Some excerpts from Bruni's veiled slams from Sunday's edition:
Oh, how we’re hated. And as another presidential race takes shape, that hatred gathers force. Hillary Clinton’s protectors cast us as bloodthirsty raptors intent on finding flaw where none exists. Chris Christie was asked what he’d given up for Lent and said that it would have been The New York Times, but then his priest told him he had to forswear something he’d truly miss.
Scott Walker thinks we’re laying an elaborate trap for him, and after The Washington Post inquired if he regarded President Obama as Christian, he not only punted but also bellowed about “gotcha” questions, griping: “This is a classic example of why people hate Washington and, increasingly, they dislike the press.”
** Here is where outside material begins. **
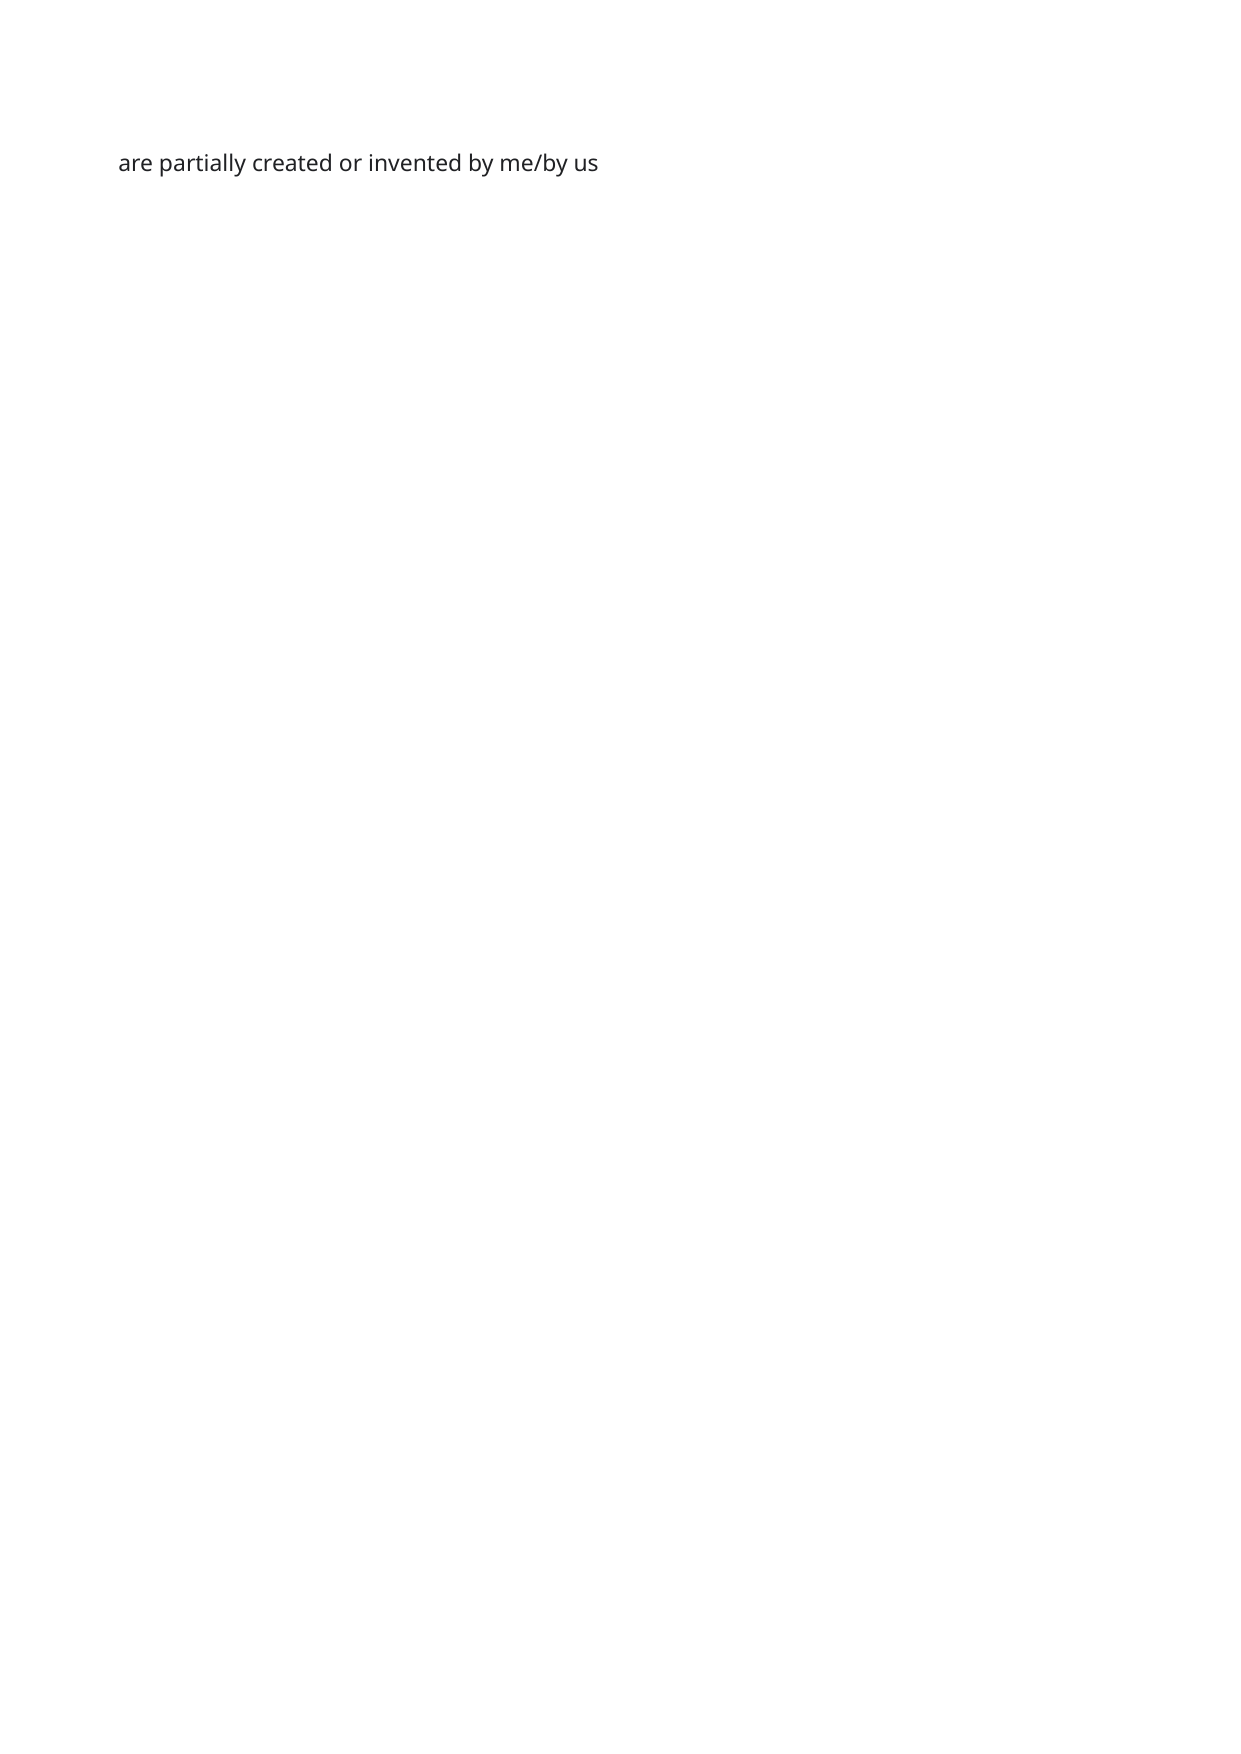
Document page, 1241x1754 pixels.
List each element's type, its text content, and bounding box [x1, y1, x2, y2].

Dislike? Increasingly? Either he was being charitable or he hasn’t read the polling. The public’s esteem for us has been abysmal for a good long while.
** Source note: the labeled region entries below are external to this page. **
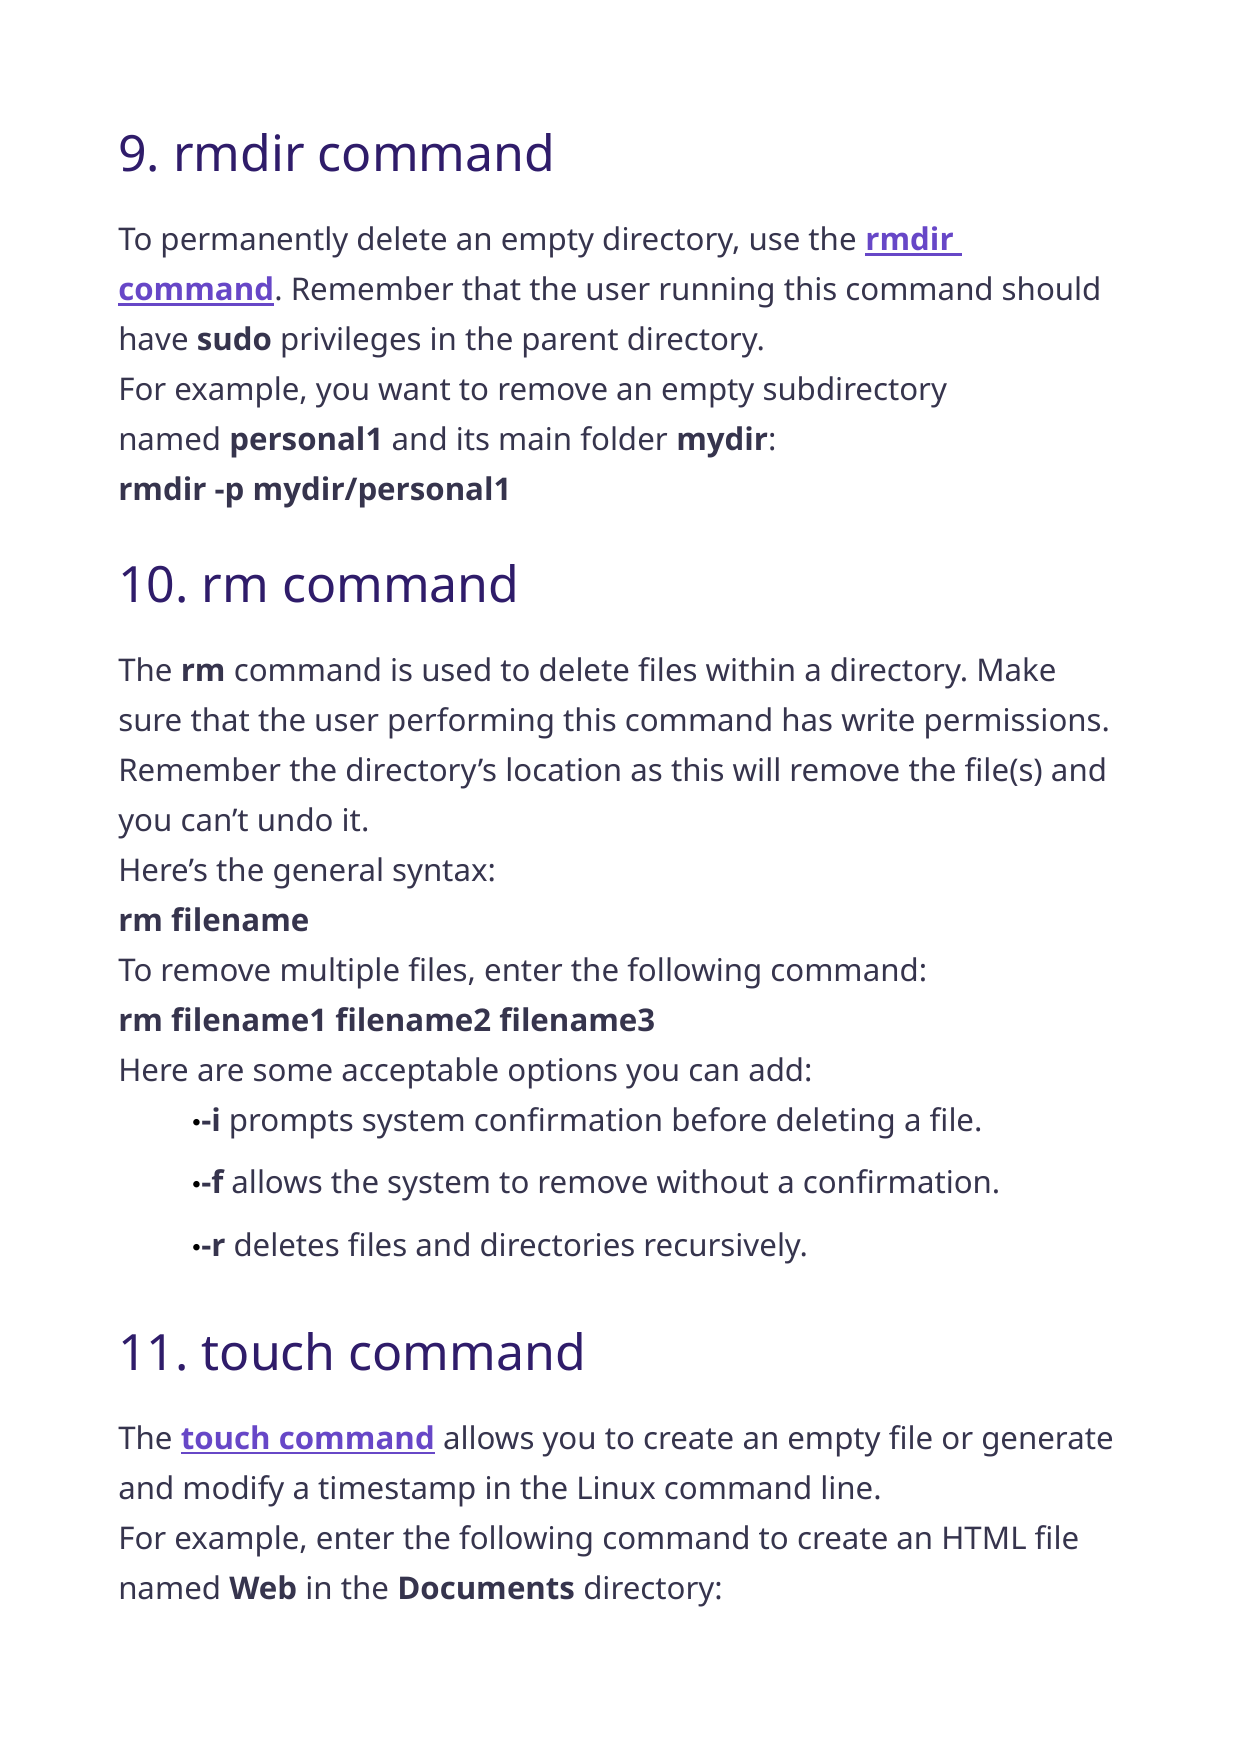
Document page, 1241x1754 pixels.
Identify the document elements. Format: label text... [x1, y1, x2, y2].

subtitle 9. rmdir command [118, 118, 1122, 186]
list -r deletes files and directories recursively. [118, 1215, 1122, 1265]
text To remove multiple files, enter the following command: [118, 940, 1122, 990]
text rm filename1 filename2 filename3 [118, 990, 1122, 1040]
text Remember the directory’s location as this will remove the file(s) and you can’t undo it. [118, 740, 1122, 840]
text rm filename [118, 890, 1122, 940]
list -f allows the system to remove without a confirmation. [118, 1153, 1122, 1203]
text rmdir -p mydir/personal1 [118, 460, 1122, 510]
text For example, enter the following command to create an HTML file named Web in the Documents directory: [118, 1508, 1122, 1608]
text To permanently delete an empty directory, use the rmdir command. Remember that the user running this command should have sudo privileges in the parent directory. [118, 210, 1122, 360]
text The rm command is used to delete files within a directory. Make sure that the user performing this command has write permissions. [118, 640, 1122, 740]
text Here’s the general syntax: [118, 840, 1122, 890]
subtitle 10. rm command [118, 549, 1122, 617]
subtitle 11. touch command [118, 1317, 1122, 1385]
text Here are some acceptable options you can add: [118, 1040, 1122, 1090]
text The touch command allows you to create an empty file or generate and modify a timestamp in the Linux command line. [118, 1408, 1122, 1508]
list -i prompts system confirmation before deleting a file. [118, 1090, 1122, 1140]
text For example, you want to remove an empty subdirectory named personal1 and its main folder mydir: [118, 360, 1122, 460]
And if we’re honest, we’ve brought much of it on ourselves. We play petty games and barrel down pointless roads.
After warning the press to stop hyping the Iowa caucuses and New Hampshire primary, given that Iowa is too rural, "religiously conservative," and "less Hispanic and black" to be truly representative, Bruni warned to stay away from "circus acts" such as....9/11 hero Rudy Giuliani. (Bolds in original):
Don’t buy tickets to circus acts. When someone on the fringes of both the race and serious discourse says something clownish that’s a cry to be noticed, ignore it. This means quitting our addiction to Donald Trump, Sarah Palin and Rudy Giuliani, no matter how good they are for readership, ratings and belly laughs.
Apparently Giuliani's recent criticism of Obama has made him persona non grata with Bruni. (Bruni referred to both Sarah Palin and Sen. Ted Cruz as "wacko birds" in a 2013 column.) Then he compared those sorts of politicians to bratty toddlers.
We are too often like the parents who attend only to the screeching 3-year-old, plying him with Gummi bears and Goldfish crackers, which simply reward and ratchet up his screams. Meanwhile the virtuous, unexcitable older sibling is ignored, until she wins the Michigan primary and leaves us no choice but a grudging, belated magazine cover.
In extolling the mature, "virtuous" older sister, Bruni may be referring to Hillary Clinton's victory in the disputed Michigan primary in 2008.
Bruni rounded up a few more conservative "horses" "bound...for the political glue factory" before he was done:
Resist glorifying certain horses for the sake of having a horse race. Some are obviously bound, in the end, for the political glue factory. Remember Michele Bachmann and Herman Cain in 2012? Enough said.